Двенадцать лет? Ее поразила цифра. Все ее тело было наполнено пульсирующей болью, и она не пыталась скрыть то, что чувствовала.
— Я не хочу ждать, — прошептала она.
Его глаза загорелись ярче, в них словно внезапно вспыхнуло пламя.
— Не говорите так, если не убеждены в этом.
Его голос стал еще более хриплым, он задыхался.
К своему удивлению, Стефани успокоилась. Она была полна предвкушения будущего блаженства. Она принадлежала ему, бороться против этого было все равно, что выступать против сил природы, она никогда бы не выиграла битву.
— Я не хочу ждать, — повторила она упрямо.
Энтони наклонился, чтобы снова поцеловать ее, жар его губ опалил ее. Затем подняв голову, он пробормотал:
— Черт побери! Придется потратить несколько часов, пока мы выясним все необходимое, и надо это сделать сегодня.
Она медленно улыбнулась, понимая, с какой неохотой он говорит это.
— Распятие — прежде всего. Вы сами так сказали.
Его рот скривился.
— Я и так принудил вас сделать ужасную глупость. Не хочу допускать другую ошибку.

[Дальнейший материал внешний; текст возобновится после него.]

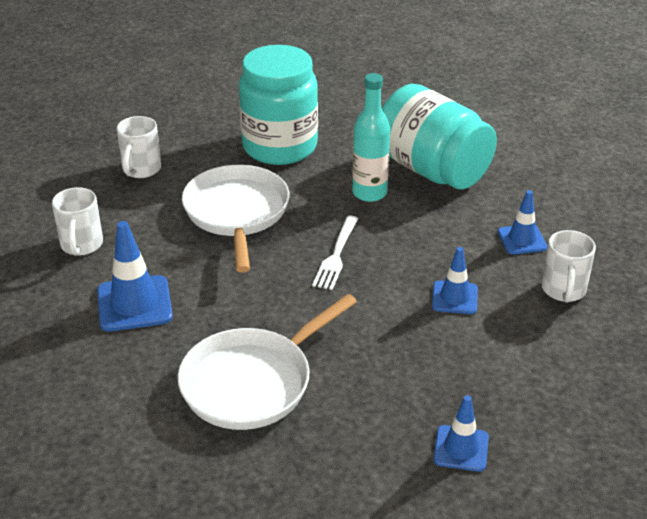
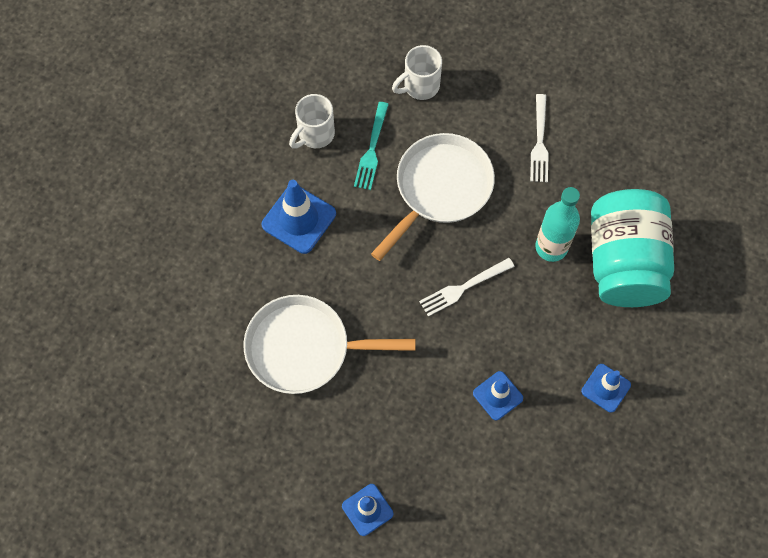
camera: 45 degrees right, 30 degrees up
(146, 225) = (372, 149): none -> turquoise fork
(279, 147) = (539, 142): turquoise jar -> white fork
(563, 290) = (577, 457): white mug -> none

— Энтони, не ваша вина, если кто-то добрался сюда раньше нас. Я не могла просить вас о помощи не потому, что вы что-то сказали или сделали, а из-за того, что сделала я. Десять лет назад.
— Мы еще поговорим об этом, — сказал он, его руки крепче сжали ее.
Стефани кивнула, затем отвела глаза в сторону.
— Да, но не сейчас.
Ему не понравилось то, как она посмотрела в сторону, и настороженность, внезапно появившаяся в ее глазах. Она не отдалялась от него, но между ними возник: барьер, которого не было несколько минут назад. Это обеспокоило его. Он был теперь убежден, что ее слова и ее ответное чувство были искренними. Почему же она не смеет сказать ему о причинах, по которым вышла замуж за другого? Были ли эти причины так болезненны, что даже сейчас она не могла вынести упоминания о них?
В аэропорту Энтони взял такси и сказал шоферу, куда их везти, — его немецкий язык был таким же беглым, как и французский. Стефани он объяснил, что выбрал гостиницу поближе к горам, где они надеются отыскать распятие.
— Вы были здесь раньше? — спросила она.
— Несколько раз. У меня, по меньшей мере, могут быть здесь два источника информации.
— Инсбрук — большой город, — прокомментировала она, глядя в окно такси.
— Да, но круг людей, интересующихся предметами древности, относительно невелик, даже в мировом масштабе. Большинство из нас знает друг друга по имени или в лицо. Кроме того, любой желающий отыскать что-либо в горах, включая нас, нуждается в определенных припасах и экипировке, которые не нужны простым туристам, и это будет сигналом для людей определенного сорта, которые сразу сообразят, в чем дело.
Стефани крайне удивилась.
— Вы имеете в виду, что если бы я приехала сюда одна и, не задав ни одного вопроса кому-либо, наняла бы лошадь и купила все необходимое, то…
— По меньшей мере, двое из известных мне здесь людей узнали бы об этом в течение часа. И как только было бы упомянуто ваше имя — что произошло бы достаточно быстро, — дюжина или около того людей во всей Европе догадались бы о ваших намерениях.
— Я и не знала, что так много людей знают об одержимости папы, — изумленно промямлила она.